Data: 2006-01-12 15:11:40
Temat: Re: Sprzedam dusze..
Od: Relpp <n...@m...px>
Pokaż wszystkie nagłówki
Dnia 12.01.2006 Relpp <n...@m...px> napisał/a:
>> Wbrew pozorom nie jest to takie straszne. Kwestia tylko na jaką kobietę
>> trafisz.
>> Bycie betą (nie twierdze, że Ty jesteś) też nie jest wcale takie straszne.

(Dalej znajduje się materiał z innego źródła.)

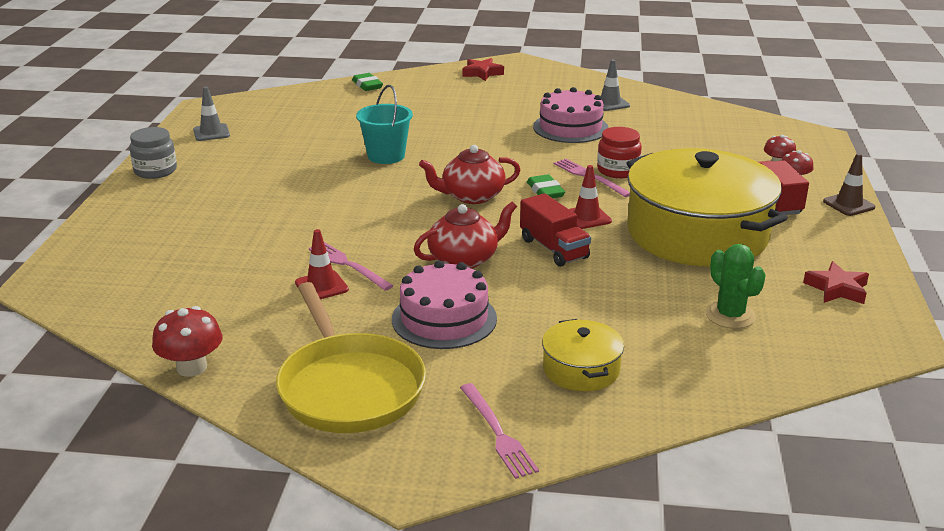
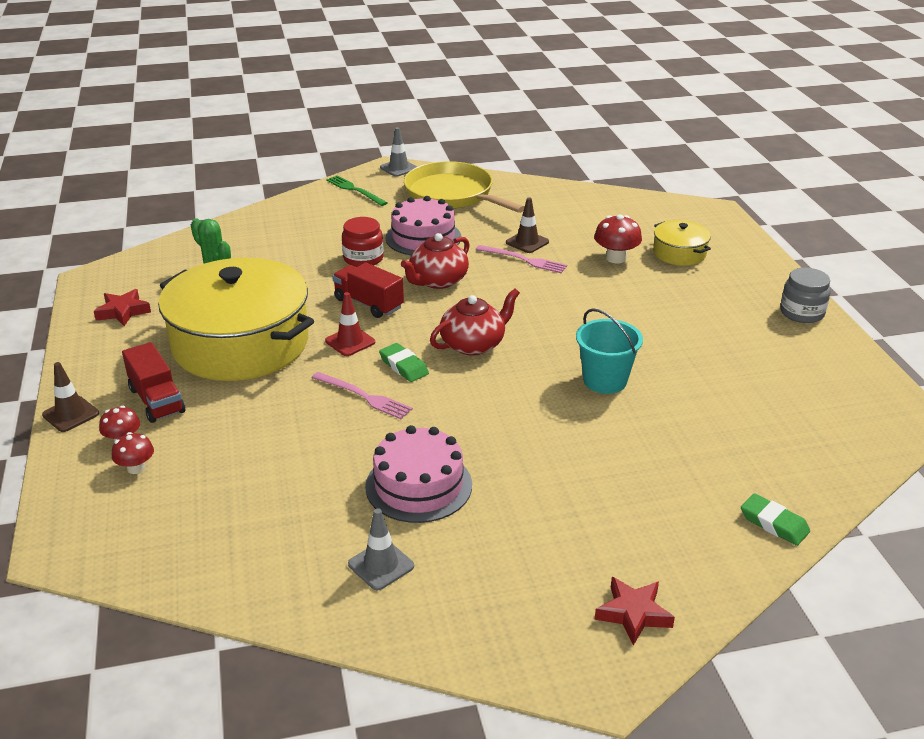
camera: 160 degrees right, 5 degrees up
red mushroom [152,306,222,377] -> red mushroom moved to [594,214,642,264]
grey traffic cone [193,87,230,141] -> grey traffic cone moved to [380,127,417,177]
red traffic cone [295,229,349,299] -> brown traffic cone [506,197,549,253]
pink fork [460,383,539,479] -> green fork [326,175,387,206]
yellow pot [542,319,624,391] -> yellow pot moved to [653,220,711,266]
red jar [597,127,642,178] -> red jar moved to [342,217,384,267]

Ja nie jestem ofiarą losu ;-) Po prostu za dobry jestem dla kobiet
licząc że one też by mogły.
>> Są laski, które wolą beta (nie tylko ja) i czasem taki związek trzyma się
>> lepiej niż z alfą.
>> Nie mówiąc już o korzyściach jakie beta może odnieść ze
>> związku (szczególnie z kobietą typu alfa).

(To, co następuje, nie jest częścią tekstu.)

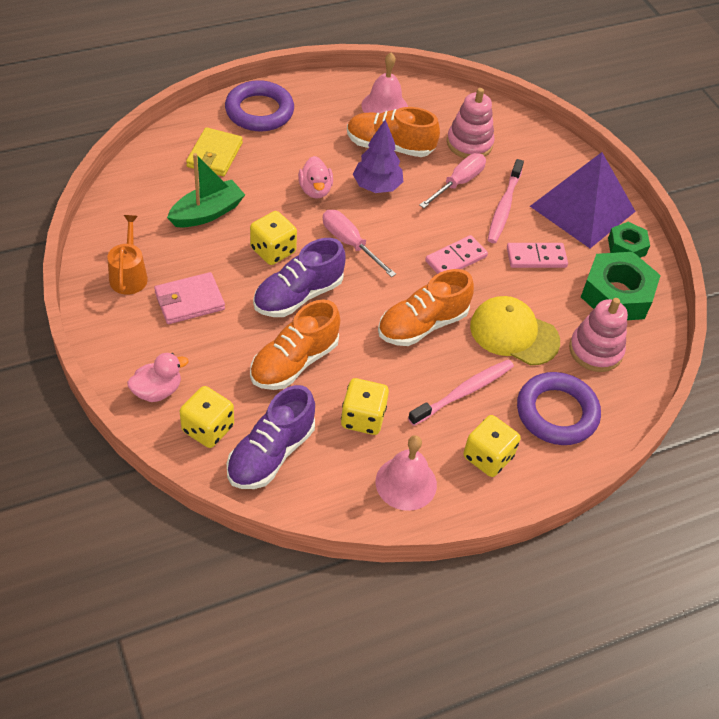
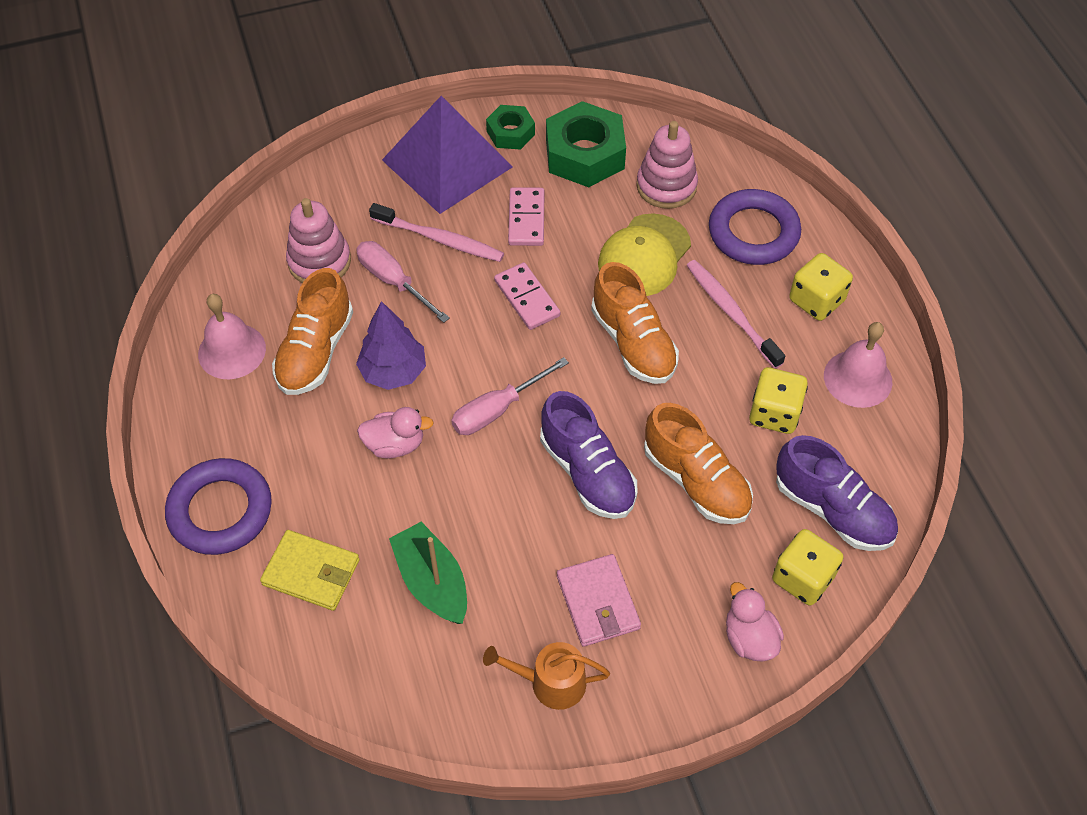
camera: 80 degrees left, 5 degrees up
yellow dice [250,211,297,265] -> none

Hm. Tyle już jest powiedziane o alpha i beta że wszystko można wrzucić
do tych worków. Mam wrażenie że przez alpha uważasz kogoś kto zdominuje
swego partnera (choć w tym związku to raczej nie można tak tego nazwać)
że będzie gotowy na każde "przynieś, zanieś, pozamiataj".